Oslo anlaşmasını sağlayan dört kişiden hayatta kalan tek kişi olan Filistin Yönetimi Başkanı Abbas, Filistin halkı ve tüm siyasal partilerinin, hatta kendi partisinin eleştirilerine rağmen barış kahramanı Perez’in cenaze törenine katıldı. Üstelik bu nedenle Abbas’ın istifasını isteyen Beyr Zeyt Üniversitesi Fetih öğrenci kolu tamamen örgütten çıkarıldı. Oslo anlaşması, bir barış anlaşmasından ziyade Siyonist devletin işgale devam etmesi ama aynı zamanda işgal sorumluğunu Filistin tarafına yani Filistin Yönetimi’ne havale etmesi anlamına geliyordu. Bu deha ve kurnazlık planının başrolü de Perez’indir, yani Mahmud Abbas’ın şu an bulunduğu mevkiyi -Filistin Yönetimi Başkanlığı- icat eden de Perez’dir. Abbas’ın vefa borcunu ödemesi Vikipedi yazarlarını da şaşırtmıştır.

Tek bir Filistin hayalinden Apartheid’a

Filistin’de 20’li ve 30’lu yıllarda Araplar ve Yahudilerce hayali kurulan tek demokratik Filistin devleti yerine ırk ayrımcı Apartheid sistemi kurmak, dünyanın en çözülmez çatışmalarından birini yaratmak, bölgeye daimi bir gerginlik ve şiddet tohumunu ekmek, Sykes-Picot anlaşmalarıyla Ortadoğu’yu parçalayan sömürgeci Fransa ve İngiltere devletleriyle stratejik bir ittifak örmek, Arap ilericiliğini gerileten tarihsel saldırıları düzenlemek (1956 ve 1967), bölgedeki tüm diktatörleri desteklemek, sömürgecilik, terör saldırıları düzenlemek Ortadoğu roman kahramanı Perez’i “Barış Adamı” yaptı. Batı medyasından beklediğimiz ve alışık olduğumuz analizler bunlar. Ama bu coğrafyanın medyasında bunlara rastlamak hayret verici.

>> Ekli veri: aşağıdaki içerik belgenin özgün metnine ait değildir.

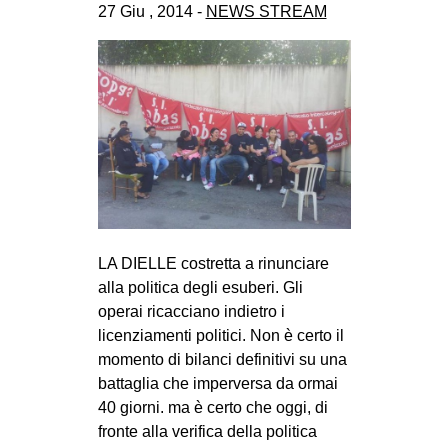
27 Giu , 2014 -
NEWS STREAM
LA DIELLE costretta a rinunciare
alla politica degli esuberi. Gli
operai ricacciano indietro i
licenziamenti politici. Non è certo il
momento di bilanci definitivi su una
battaglia che imperversa da ormai
40 giorni. ma è certo che oggi, di
fronte alla verifica della politica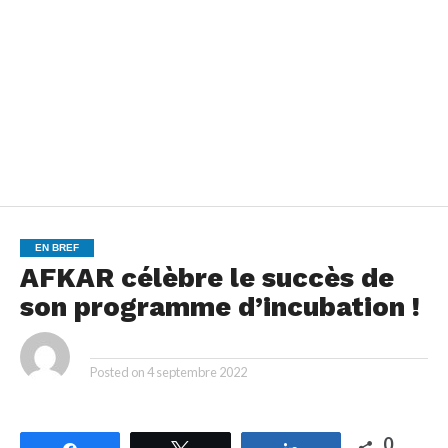
EN BREF
AFKAR célèbre le succès de
son programme d’incubation !
By
Posted on
4 septembre 2022
0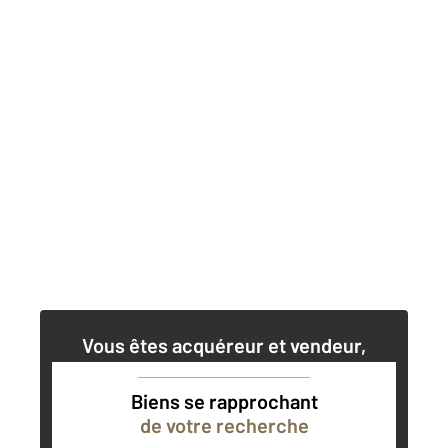
Vous êtes acquéreur et vendeur,
nos agents immobiliers peuvent vous
accompagner dans vos projets
Biens se rapprochant
de votre recherche
Contacter l'agence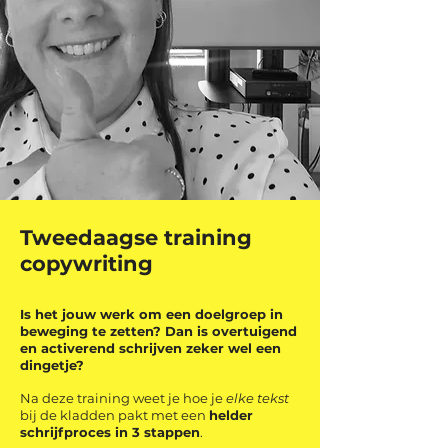
Tweedaagse training
copywriting
Is het jouw werk om een doelgroep in
beweging te zetten? Dan is overtuigend
en activerend schrijven zeker wel een
dingetje?
Na deze training weet je hoe je
elke tekst
bij de kladden pakt met een
helder
schrijfproces in 3 stappen
.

İsrail solunun bu stratejileriyle intihar sürecini, tarihsel bir analizle çözümlemek mümkün olabilir, bu sola eklemlenen bölgenin bazı sol güçlerinin bu toplu intihar isteğini anlamak içinse psikanalize başvurmak gerekir.

Dipnotlar:

[1] BirGün’de Mustafa K. Erdemol imzası ile yayımlanan “Şahinlikten nobel barış ödülüne: Şimon Peres” başlıklı yazı http://www.birgun.net/haber-detay/sahinlikten-nobel-baris-odulune-simon-peres-129696.html

[2] Orada dünyaya geldiği halde İsrail vatandaşlığından vazgeçen ve İngiltere’ye yerleşen bir  tarihçi

[3] Yerleşim bölgeleri (Filistinlilerin tabiriyle sömürge bölgeleri) ve işgal altındaki topraklara işgalci devletin vatandaşlarını yerleştirmesi uluslararası hukuka göre bir yasa ihlalidir. Siyonist yerleşim Batı Şeria ve Gazze dağları ve tepelerinin üstünde kurulduğu için yerleşimi savunan harekete “Tepelerin Gençleri” adı verilmiş.